### INFORMATION GIVEN
- Opening Delimiter -

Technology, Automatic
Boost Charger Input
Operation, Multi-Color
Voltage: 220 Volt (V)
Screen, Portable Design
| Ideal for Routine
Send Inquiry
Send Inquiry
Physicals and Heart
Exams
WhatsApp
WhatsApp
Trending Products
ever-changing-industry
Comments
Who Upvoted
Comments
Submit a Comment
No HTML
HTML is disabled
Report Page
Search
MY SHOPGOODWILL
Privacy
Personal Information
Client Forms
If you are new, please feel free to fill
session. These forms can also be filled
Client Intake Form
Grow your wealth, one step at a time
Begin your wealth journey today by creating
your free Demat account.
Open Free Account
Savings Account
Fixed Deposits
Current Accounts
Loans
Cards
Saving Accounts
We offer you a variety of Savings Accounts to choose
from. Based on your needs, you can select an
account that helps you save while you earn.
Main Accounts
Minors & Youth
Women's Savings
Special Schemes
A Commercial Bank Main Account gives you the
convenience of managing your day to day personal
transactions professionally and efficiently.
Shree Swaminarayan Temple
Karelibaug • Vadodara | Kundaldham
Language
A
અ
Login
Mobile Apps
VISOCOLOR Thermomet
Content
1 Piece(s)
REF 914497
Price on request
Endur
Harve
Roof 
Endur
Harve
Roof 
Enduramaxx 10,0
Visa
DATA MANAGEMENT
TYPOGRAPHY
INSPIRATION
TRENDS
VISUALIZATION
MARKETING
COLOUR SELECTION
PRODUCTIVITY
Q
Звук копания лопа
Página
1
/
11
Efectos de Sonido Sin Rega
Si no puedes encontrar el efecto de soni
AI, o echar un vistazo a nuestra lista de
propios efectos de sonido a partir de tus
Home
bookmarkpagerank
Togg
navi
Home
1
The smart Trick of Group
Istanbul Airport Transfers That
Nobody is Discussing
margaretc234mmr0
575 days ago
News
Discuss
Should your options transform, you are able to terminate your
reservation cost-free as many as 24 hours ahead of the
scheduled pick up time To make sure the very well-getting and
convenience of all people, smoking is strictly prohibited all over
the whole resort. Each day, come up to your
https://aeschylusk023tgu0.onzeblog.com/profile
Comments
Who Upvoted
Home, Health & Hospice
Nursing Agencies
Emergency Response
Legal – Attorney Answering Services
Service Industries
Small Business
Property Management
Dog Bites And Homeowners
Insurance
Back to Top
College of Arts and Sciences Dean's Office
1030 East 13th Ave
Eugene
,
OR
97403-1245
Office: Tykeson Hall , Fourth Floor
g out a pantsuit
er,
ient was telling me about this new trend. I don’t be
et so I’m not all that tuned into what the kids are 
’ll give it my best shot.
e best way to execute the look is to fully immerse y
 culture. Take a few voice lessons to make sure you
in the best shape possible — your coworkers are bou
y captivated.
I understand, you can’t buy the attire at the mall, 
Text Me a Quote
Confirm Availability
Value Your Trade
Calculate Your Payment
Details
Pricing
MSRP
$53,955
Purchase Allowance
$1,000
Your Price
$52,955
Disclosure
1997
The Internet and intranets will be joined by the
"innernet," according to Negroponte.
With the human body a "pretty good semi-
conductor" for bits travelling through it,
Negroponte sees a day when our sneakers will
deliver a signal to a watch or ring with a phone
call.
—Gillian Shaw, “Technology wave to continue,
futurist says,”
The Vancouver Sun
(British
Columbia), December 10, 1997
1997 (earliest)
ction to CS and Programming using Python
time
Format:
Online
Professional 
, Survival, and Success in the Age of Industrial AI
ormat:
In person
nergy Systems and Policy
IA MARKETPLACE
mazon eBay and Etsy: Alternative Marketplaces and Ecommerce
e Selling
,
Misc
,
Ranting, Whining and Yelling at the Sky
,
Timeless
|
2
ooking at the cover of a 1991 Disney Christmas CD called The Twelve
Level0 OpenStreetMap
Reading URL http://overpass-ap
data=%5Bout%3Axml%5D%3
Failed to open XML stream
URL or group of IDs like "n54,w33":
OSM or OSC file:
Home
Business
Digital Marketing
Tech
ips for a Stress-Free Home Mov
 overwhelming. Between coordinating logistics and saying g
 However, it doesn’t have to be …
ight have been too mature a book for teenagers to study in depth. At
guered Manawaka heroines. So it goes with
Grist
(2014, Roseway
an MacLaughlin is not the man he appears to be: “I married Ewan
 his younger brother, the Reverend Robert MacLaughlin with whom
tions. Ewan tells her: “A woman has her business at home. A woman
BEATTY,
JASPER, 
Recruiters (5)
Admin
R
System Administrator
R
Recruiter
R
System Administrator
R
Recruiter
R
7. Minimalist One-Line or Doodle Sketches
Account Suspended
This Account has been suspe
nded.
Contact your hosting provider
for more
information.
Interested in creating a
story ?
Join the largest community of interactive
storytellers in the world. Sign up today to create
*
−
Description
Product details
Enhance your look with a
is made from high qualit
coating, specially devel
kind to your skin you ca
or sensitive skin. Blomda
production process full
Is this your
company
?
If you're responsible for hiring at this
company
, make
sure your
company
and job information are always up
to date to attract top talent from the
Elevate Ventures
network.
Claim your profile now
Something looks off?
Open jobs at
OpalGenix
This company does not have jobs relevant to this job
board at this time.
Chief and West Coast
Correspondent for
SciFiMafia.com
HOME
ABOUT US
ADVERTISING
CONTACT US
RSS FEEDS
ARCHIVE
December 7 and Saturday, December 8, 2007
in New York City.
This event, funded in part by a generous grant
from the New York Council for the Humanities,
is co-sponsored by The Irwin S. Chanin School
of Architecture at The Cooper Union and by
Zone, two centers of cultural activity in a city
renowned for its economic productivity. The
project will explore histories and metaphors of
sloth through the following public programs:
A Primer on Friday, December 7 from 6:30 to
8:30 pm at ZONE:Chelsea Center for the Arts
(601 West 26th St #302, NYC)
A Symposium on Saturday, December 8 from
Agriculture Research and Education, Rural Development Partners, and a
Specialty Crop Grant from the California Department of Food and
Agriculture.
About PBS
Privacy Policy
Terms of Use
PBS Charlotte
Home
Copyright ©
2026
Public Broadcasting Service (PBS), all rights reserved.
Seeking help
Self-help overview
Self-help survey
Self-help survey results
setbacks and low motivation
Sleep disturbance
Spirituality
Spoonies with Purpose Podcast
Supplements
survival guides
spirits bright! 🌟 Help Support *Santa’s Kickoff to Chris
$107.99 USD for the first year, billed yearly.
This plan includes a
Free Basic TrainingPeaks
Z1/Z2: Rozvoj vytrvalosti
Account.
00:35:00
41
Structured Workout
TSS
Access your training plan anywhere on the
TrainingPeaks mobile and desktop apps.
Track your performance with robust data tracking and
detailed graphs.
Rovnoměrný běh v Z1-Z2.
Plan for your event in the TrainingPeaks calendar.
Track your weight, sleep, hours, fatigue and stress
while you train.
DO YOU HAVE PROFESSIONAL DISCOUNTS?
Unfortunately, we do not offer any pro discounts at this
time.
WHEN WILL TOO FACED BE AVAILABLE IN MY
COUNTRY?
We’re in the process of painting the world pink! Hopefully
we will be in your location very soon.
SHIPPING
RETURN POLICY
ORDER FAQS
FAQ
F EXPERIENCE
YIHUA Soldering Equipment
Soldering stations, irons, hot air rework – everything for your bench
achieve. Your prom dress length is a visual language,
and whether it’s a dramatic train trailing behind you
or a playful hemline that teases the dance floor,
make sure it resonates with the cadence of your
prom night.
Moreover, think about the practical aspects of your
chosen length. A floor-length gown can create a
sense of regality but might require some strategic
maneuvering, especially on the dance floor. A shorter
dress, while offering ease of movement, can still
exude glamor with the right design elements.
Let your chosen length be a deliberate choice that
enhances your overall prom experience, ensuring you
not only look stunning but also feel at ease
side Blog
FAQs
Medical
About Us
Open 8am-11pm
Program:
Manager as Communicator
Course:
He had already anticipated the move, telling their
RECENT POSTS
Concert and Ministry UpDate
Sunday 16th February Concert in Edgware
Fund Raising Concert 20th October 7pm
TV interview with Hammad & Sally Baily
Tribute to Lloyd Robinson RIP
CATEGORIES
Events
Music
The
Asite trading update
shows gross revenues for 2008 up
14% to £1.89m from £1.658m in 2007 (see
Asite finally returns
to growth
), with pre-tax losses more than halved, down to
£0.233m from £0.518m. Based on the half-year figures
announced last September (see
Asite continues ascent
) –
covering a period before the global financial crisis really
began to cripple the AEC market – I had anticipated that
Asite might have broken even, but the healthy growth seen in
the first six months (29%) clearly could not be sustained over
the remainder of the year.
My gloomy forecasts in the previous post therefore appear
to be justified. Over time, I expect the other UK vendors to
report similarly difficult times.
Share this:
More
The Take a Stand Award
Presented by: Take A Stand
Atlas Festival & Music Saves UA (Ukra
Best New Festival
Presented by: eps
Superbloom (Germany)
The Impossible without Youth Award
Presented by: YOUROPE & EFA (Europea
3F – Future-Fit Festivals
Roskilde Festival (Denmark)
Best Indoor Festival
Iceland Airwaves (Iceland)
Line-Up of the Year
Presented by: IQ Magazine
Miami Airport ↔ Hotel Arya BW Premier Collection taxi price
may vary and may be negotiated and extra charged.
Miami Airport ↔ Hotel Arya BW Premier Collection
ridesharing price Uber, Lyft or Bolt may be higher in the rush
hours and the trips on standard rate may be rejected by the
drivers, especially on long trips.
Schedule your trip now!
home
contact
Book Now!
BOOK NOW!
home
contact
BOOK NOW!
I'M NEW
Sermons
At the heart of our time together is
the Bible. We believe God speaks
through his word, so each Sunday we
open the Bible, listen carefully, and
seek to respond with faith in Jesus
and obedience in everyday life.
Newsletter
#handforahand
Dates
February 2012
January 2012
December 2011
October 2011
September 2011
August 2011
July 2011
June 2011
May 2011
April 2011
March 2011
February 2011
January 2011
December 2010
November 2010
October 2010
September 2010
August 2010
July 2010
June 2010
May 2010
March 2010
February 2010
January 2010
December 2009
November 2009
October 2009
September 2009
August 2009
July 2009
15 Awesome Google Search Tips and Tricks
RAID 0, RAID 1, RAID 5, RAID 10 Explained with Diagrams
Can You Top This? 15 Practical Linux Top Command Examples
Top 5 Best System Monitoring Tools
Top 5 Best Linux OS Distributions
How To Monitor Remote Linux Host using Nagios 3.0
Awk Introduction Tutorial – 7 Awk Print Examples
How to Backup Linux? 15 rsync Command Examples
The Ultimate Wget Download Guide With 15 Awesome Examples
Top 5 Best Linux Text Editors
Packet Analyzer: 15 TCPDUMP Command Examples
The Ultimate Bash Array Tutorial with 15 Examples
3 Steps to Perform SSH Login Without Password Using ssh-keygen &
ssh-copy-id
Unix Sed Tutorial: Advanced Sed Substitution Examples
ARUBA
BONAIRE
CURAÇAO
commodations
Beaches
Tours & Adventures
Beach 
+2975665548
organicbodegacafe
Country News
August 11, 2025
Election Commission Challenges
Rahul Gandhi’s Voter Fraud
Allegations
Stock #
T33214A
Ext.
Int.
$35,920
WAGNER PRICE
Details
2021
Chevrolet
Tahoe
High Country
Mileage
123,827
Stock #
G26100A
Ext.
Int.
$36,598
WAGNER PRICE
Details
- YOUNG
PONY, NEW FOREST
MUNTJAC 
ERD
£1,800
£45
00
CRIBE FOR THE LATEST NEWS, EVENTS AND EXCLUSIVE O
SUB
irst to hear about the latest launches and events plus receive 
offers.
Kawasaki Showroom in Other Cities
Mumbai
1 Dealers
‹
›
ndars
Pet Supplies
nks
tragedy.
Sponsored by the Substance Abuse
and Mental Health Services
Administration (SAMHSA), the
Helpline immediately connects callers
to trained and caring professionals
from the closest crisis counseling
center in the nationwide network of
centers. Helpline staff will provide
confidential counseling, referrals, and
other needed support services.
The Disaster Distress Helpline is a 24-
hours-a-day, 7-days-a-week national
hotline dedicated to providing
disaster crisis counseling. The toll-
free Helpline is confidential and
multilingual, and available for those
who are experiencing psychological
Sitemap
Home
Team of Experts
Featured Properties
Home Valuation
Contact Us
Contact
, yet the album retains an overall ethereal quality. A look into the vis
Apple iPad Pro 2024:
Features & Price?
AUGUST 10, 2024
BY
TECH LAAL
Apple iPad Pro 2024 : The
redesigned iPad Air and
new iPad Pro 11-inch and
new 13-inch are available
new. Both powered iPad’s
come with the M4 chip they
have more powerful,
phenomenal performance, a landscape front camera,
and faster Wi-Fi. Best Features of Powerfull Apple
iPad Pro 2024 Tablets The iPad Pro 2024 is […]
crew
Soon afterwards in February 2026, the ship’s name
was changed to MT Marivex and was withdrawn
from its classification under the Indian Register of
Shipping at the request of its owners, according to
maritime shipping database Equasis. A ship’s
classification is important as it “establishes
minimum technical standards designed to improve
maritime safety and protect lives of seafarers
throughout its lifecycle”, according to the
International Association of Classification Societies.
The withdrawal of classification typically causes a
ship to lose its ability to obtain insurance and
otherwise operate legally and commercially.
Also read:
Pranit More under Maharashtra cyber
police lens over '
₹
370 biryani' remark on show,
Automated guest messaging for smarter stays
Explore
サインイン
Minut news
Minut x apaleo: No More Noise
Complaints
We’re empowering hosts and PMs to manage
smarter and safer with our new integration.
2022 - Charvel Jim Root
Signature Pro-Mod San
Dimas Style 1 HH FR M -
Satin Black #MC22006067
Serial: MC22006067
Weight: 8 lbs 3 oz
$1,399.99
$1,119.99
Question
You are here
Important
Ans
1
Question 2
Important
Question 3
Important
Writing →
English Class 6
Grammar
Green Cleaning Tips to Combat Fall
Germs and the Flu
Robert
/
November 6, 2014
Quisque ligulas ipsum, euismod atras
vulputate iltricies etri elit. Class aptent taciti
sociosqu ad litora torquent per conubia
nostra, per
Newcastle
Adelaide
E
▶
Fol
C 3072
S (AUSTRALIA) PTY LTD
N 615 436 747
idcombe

- Closing Delimiter -

### ABOUT THIS EXERCISE
Please rewrite the entries starting at their first line and ending at the line that contains "Minors & Youth", replacing "Send Inquiry" with "Request a Quote" and leaving everything else unchanged.

### ANSWER SPACE
Technology, Automatic
Boost Charger Input
Operation, Multi-Color
Voltage: 220 Volt (V)
Screen, Portable Design
| Ideal for Routine
Request a Quote
Request a Quote
Physicals and Heart
Exams
WhatsApp
WhatsApp
Trending Products
ever-changing-industry
Comments
Who Upvoted
Comments
Submit a Comment
No HTML
HTML is disabled
Report Page
Search
MY SHOPGOODWILL
Privacy
Personal Information
Client Forms
If you are new, please feel free to fill
session. These forms can also be filled
Client Intake Form
Grow your wealth, one step at a time
Begin your wealth journey today by creating
your free Demat account.
Open Free Account
Savings Account
Fixed Deposits
Current Accounts
Loans
Cards
Saving Accounts
We offer you a variety of Savings Accounts to choose
from. Based on your needs, you can select an
account that helps you save while you earn.
Main Accounts
Minors & Youth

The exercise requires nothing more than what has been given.